Source text:
+ + + + + + +

I'll try to run the xfstest suite once I'm finished with merging
Pankajs patches into my patchset.

Cheers,

Hannes

Hannes Reinecke June 22, 2023, 6:50 a.m. UTC | #4

On 6/22/23 07:51, Hannes Reinecke wrote:
> On 6/22/23 00:07, Dave Chinner wrote:
>> On Wed, Jun 21, 2023 at 11:00:24AM +0200, Hannes Reinecke wrote:
>>> On 6/21/23 10:38, Pankaj Raghav wrote:
>>>> There has been a lot of discussion recently to support devices and 
>>>> fs for
>>>> bs > ps. One of the main plumbing to support buffered IO is to have 
>>>> a minimum
>>>> order while allocating folios in the page cache.
>>>>
>>>> Hannes sent recently a series[1] where he deduces the minimum folio
>>>> order based on the i_blkbits in struct inode. This takes a different
>>>> approach based on the discussion in that thread where the minimum and
>>>> maximum folio order can be set individually per inode.
>>>>
>>>> This series is based on top of Christoph's patches to have iomap aops
>>>> for the block cache[2]. I rebased his remaining patches to
>>>> next-20230621. The whole tree can be found here[3].
>>>>
>>>> Compiling the tree with CONFIG_BUFFER_HEAD=n, I am able to do a 
>>>> buffered
>>>> IO on a nvme drive with bs>ps in QEMU without any issues:
>>>>
>>>> [root@archlinux ~]# cat /sys/block/nvme0n2/queue/logical_block_size
>>>> 16384
>>>> [root@archlinux ~]# fio -bs=16k -iodepth=8 -rw=write 
>>>> -ioengine=io_uring -size=500M
>>>>             -name=io_uring_1 -filename=/dev/nvme0n2 -verify=md5
>>>> io_uring_1: (g=0): rw=write, bs=(R) 16.0KiB-16.0KiB, (W)

+ + + + + + +

Data shown:

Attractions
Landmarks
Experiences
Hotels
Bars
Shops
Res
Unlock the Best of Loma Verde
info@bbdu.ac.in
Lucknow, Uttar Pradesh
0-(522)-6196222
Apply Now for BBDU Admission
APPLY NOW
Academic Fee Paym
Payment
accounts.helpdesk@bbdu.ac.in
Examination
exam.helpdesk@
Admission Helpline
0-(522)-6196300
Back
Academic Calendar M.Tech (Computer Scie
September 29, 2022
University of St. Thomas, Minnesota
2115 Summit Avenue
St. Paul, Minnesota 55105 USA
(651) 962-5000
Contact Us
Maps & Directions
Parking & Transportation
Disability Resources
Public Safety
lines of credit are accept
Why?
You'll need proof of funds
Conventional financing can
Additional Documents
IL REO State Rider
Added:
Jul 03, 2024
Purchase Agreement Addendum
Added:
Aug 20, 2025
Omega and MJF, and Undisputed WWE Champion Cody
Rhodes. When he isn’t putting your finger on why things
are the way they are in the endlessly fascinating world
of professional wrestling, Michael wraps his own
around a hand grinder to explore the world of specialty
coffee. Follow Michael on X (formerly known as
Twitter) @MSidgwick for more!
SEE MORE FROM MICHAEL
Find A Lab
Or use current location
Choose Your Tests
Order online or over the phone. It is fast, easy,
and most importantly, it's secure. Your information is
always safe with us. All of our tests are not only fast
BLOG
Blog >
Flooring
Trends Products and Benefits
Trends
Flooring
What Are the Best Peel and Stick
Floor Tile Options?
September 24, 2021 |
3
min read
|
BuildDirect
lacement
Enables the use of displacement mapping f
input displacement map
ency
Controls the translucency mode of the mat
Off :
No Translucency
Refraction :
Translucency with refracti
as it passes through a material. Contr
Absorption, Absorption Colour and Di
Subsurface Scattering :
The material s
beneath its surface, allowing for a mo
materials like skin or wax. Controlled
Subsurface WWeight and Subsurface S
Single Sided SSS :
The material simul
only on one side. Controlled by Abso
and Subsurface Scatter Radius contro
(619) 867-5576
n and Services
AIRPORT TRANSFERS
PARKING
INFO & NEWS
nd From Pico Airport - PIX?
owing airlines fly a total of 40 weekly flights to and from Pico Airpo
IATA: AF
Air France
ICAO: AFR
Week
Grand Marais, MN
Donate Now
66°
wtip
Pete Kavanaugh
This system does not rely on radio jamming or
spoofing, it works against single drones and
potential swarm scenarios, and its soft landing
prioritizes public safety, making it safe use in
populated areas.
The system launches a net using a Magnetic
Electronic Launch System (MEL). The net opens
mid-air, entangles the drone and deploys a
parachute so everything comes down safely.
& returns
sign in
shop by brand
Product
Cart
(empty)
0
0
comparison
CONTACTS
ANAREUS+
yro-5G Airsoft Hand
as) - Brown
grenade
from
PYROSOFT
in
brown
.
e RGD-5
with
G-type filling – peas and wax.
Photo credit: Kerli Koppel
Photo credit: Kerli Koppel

+ + + + + + +

What to do:
[A] Answer these questions from the kernel patch thread:
(i) What value does reading /sys/block/nvme0n2/queue/logical_block_size return?
(ii) Onto which tree were Christoph's remaining patches rebased?
(iii) In the series Hannes sent recently, what is the minimum folio order deduced from?
[B] Repeat the lines of the records from the first line through the line containing "Choose Your Tests", inclusive.

Per-task answers:
[A]
(i) 16384
(ii) next-20230621
(iii) The i_blkbits in struct inode

[B]
Attractions
Landmarks
Experiences
Hotels
Bars
Shops
Res
Unlock the Best of Loma Verde
info@bbdu.ac.in
Lucknow, Uttar Pradesh
0-(522)-6196222
Apply Now for BBDU Admission
APPLY NOW
Academic Fee Paym
Payment
accounts.helpdesk@bbdu.ac.in
Examination
exam.helpdesk@
Admission Helpline
0-(522)-6196300
Back
Academic Calendar M.Tech (Computer Scie
September 29, 2022
University of St. Thomas, Minnesota
2115 Summit Avenue
St. Paul, Minnesota 55105 USA
(651) 962-5000
Contact Us
Maps & Directions
Parking & Transportation
Disability Resources
Public Safety
lines of credit are accept
Why?
You'll need proof of funds
Conventional financing can
Additional Documents
IL REO State Rider
Added:
Jul 03, 2024
Purchase Agreement Addendum
Added:
Aug 20, 2025
Omega and MJF, and Undisputed WWE Champion Cody
Rhodes. When he isn’t putting your finger on why things
are the way they are in the endlessly fascinating world
of professional wrestling, Michael wraps his own
around a hand grinder to explore the world of specialty
coffee. Follow Michael on X (formerly known as
Twitter) @MSidgwick for more!
SEE MORE FROM MICHAEL
Find A Lab
Or use current location
Choose Your Tests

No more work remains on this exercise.